If you ask someone to evaluate $\left(-\frac{1}{2}\right)!$ they would probably provide you with $\Gamma\left(\frac{1}{2}\right)=\sqrt{\pi}$. Similarly, $\left(-\frac{3}{4}\right)!$ would get called $\Gamma\left(\frac{1}{4}\right)=\sqrt[4]{\pi}\sqrt{\sqrt{2}-1}\frac{\zeta\left(\frac{3}{4}\right)}{\zeta\left(\frac{1}{4}\right)}$. Each instance uses the principal root.
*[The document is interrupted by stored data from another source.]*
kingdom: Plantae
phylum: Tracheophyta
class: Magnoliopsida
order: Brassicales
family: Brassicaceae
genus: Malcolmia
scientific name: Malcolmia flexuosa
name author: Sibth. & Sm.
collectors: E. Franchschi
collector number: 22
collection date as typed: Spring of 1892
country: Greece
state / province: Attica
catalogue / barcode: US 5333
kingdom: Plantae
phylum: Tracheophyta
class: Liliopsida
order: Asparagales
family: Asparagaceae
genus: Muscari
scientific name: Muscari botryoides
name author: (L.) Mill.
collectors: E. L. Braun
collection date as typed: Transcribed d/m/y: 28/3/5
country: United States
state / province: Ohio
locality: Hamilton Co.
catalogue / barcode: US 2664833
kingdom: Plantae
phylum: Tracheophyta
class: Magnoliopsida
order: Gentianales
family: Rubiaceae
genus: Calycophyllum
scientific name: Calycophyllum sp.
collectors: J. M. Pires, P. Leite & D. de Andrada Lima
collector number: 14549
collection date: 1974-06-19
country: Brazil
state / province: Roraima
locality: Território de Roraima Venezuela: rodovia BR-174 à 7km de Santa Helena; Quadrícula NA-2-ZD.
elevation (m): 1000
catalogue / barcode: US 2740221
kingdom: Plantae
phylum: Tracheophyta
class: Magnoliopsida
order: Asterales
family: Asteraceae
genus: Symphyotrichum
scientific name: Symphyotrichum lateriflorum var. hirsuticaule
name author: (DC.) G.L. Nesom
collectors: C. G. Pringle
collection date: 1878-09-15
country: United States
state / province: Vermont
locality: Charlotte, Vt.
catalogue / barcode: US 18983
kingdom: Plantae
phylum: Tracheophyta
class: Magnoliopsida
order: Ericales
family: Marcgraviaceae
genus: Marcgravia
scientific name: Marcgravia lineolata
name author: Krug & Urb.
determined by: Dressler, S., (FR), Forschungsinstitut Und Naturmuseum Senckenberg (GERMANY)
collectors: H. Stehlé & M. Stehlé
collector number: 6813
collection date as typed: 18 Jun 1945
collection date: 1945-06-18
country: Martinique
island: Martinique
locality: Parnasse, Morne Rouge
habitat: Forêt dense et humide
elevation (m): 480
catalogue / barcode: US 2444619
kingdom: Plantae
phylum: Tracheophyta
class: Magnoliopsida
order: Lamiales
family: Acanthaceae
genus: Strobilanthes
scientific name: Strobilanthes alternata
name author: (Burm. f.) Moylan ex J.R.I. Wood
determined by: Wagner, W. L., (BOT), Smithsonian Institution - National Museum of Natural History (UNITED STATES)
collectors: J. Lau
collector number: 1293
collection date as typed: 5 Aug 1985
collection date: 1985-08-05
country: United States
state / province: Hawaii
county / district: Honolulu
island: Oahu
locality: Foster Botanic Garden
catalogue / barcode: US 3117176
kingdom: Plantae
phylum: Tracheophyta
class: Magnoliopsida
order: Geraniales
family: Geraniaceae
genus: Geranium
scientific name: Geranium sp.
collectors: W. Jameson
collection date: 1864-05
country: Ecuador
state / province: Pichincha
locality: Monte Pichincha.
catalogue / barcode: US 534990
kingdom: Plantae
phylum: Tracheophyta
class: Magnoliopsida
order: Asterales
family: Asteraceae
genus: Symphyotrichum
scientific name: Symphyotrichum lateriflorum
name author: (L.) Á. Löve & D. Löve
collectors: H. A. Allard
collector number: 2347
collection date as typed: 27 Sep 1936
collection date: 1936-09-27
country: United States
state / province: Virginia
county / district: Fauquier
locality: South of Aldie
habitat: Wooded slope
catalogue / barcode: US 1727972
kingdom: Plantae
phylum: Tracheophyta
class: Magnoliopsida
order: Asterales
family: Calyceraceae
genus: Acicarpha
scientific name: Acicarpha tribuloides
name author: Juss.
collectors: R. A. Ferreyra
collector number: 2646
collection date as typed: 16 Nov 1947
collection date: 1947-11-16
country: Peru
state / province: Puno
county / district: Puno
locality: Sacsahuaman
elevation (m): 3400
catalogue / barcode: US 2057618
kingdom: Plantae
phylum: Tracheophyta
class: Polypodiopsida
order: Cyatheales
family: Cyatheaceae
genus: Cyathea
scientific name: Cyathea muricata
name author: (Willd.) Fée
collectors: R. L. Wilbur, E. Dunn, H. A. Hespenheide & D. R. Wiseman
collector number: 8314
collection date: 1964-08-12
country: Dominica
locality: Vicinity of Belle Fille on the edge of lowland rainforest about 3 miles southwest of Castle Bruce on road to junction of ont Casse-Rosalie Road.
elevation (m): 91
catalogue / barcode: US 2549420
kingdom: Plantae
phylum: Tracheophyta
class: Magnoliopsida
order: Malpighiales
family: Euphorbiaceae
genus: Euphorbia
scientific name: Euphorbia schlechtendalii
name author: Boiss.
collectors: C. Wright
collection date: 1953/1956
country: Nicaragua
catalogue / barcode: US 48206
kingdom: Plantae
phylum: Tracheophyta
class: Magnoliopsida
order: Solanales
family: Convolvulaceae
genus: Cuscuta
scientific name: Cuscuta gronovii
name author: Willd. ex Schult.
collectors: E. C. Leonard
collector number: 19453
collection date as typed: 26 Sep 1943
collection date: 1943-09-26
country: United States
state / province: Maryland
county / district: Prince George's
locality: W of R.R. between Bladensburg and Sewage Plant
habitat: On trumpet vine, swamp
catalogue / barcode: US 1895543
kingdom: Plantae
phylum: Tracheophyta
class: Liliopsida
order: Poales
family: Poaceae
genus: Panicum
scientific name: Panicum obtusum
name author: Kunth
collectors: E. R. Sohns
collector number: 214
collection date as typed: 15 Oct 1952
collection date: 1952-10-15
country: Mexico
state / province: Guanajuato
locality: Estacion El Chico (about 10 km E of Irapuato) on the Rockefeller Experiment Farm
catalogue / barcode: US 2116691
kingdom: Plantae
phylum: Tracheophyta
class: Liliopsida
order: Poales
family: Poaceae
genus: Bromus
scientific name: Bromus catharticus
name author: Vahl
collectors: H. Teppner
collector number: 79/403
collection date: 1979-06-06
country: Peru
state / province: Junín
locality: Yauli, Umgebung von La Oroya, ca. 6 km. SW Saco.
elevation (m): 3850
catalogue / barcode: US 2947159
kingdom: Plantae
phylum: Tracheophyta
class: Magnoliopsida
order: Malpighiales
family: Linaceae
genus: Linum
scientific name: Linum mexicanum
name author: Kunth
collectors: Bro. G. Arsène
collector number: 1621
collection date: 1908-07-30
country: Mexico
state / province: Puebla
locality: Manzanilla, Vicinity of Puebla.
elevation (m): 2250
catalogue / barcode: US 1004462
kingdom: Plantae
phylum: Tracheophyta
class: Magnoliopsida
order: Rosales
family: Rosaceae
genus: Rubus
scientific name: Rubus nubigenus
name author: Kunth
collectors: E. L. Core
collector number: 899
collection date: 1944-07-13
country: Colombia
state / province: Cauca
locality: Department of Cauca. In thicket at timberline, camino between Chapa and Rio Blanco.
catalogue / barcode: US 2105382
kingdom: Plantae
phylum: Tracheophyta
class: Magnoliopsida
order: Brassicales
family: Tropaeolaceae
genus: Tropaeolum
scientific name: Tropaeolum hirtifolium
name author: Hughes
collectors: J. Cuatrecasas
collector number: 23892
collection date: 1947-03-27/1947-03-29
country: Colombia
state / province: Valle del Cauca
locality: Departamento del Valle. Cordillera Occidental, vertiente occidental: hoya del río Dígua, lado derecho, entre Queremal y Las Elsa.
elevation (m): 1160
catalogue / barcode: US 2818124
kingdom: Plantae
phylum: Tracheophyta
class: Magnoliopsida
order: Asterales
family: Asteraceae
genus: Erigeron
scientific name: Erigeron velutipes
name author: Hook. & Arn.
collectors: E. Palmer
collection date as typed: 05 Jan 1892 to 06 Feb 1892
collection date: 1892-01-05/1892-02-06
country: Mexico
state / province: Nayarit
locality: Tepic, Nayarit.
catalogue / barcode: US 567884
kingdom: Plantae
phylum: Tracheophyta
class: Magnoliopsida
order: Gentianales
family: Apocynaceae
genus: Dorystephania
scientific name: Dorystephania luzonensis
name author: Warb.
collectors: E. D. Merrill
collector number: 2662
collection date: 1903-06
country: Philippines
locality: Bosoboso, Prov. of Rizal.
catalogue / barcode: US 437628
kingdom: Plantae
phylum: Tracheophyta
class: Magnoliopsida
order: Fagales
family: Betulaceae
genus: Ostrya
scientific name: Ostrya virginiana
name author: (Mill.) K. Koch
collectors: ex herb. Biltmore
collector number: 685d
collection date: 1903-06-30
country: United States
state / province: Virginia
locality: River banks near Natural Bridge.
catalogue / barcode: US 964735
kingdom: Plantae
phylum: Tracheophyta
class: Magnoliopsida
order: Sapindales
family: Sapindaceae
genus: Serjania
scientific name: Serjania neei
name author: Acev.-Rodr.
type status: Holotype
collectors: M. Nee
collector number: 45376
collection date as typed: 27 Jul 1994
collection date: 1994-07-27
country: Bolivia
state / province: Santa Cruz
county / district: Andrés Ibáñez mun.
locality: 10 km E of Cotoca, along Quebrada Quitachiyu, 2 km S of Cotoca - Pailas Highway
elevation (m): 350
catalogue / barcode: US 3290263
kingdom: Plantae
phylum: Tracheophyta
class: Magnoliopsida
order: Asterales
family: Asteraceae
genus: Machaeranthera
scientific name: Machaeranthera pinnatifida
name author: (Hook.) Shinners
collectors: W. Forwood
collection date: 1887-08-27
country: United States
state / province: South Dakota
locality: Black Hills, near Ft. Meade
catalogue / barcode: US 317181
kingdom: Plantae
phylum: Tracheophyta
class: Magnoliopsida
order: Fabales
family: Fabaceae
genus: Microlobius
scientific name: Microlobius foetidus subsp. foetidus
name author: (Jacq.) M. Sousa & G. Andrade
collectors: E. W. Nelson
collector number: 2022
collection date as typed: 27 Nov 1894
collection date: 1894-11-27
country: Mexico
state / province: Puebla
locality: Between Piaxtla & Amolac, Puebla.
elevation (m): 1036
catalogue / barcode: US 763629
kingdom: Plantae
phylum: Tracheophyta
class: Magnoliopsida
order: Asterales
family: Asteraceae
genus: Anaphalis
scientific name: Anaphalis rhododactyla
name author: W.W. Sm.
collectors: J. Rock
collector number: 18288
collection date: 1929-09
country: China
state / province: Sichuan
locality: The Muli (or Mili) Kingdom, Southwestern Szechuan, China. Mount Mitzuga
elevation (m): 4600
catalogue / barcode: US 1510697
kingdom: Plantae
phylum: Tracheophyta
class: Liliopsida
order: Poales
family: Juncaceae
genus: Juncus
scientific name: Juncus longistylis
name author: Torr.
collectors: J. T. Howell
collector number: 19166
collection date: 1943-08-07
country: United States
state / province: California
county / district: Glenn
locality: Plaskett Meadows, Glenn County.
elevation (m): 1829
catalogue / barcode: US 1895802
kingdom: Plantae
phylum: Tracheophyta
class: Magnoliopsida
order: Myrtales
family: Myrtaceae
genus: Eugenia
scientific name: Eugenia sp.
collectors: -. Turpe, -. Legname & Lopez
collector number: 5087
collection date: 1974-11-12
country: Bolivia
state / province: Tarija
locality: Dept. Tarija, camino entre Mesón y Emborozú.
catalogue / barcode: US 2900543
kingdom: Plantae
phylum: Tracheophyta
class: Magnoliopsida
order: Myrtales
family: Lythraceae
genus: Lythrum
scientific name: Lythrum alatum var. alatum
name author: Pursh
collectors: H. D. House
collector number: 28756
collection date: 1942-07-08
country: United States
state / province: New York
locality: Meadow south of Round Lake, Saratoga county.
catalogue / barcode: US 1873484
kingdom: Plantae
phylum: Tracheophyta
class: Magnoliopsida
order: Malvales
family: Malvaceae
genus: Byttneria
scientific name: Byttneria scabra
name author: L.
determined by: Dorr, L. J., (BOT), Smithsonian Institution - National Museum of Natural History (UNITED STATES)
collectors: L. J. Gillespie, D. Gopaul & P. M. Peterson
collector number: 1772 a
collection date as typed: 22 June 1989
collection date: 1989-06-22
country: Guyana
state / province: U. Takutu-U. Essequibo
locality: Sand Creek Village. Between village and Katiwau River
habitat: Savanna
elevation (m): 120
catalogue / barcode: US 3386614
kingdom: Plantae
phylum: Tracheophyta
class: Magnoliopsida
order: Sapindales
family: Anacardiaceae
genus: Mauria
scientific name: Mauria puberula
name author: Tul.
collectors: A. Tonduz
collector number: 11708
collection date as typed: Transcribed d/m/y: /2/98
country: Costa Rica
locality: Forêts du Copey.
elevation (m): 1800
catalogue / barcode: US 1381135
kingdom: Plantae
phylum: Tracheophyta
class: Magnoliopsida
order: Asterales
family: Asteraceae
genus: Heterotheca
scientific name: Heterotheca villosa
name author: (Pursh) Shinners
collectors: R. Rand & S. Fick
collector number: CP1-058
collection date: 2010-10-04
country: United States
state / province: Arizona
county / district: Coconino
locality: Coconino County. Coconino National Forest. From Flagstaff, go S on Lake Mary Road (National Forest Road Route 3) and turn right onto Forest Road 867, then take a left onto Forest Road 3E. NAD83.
It's generally accepted that the gamma function is "the" continuation of the factorial. But why? Analytic continuation doesn't really work uniquely for sets with disjoint elements. If $f:\mathbb{Z}\to\mathbb{R}$ is given by $f(x)=0$, then two different analytic functions that agree with $f$ on $\mathbb{Z}$ are $g:\mathbb{R}\to\mathbb{R},\;g(x)=0$ and $h:\mathbb{R}\to\mathbb{R},\;h(x)=\sin(\pi x)$
So if we took $\tilde{\Gamma}(x)=\Gamma(x)\operatorname{cis}(2\pi x)$, where $\operatorname{cis}(t)=\cos(t)+i\sin(t)$, then this would agree (in an offset way) with the factorial at all the non-negative integers, and is analytic, but wouldn't be considered as a substitute for the gamma function. People wouldn't think $\left(-\frac{3}{4}\right)!=\tilde{\Gamma}\left(\frac{1}{4}\right)$ ever.
Is it because the gamma function is the only analytic function which agrees with the factorial and is also real along the real line (save the select poles)? $\tilde{\Gamma}$ isn't real along all of $\mathbb{R}$, but that's just one example. Is there a way to prove this, or disprove it? Or is it just that the integral definition got popularised, and it's just a byproduct of tradition?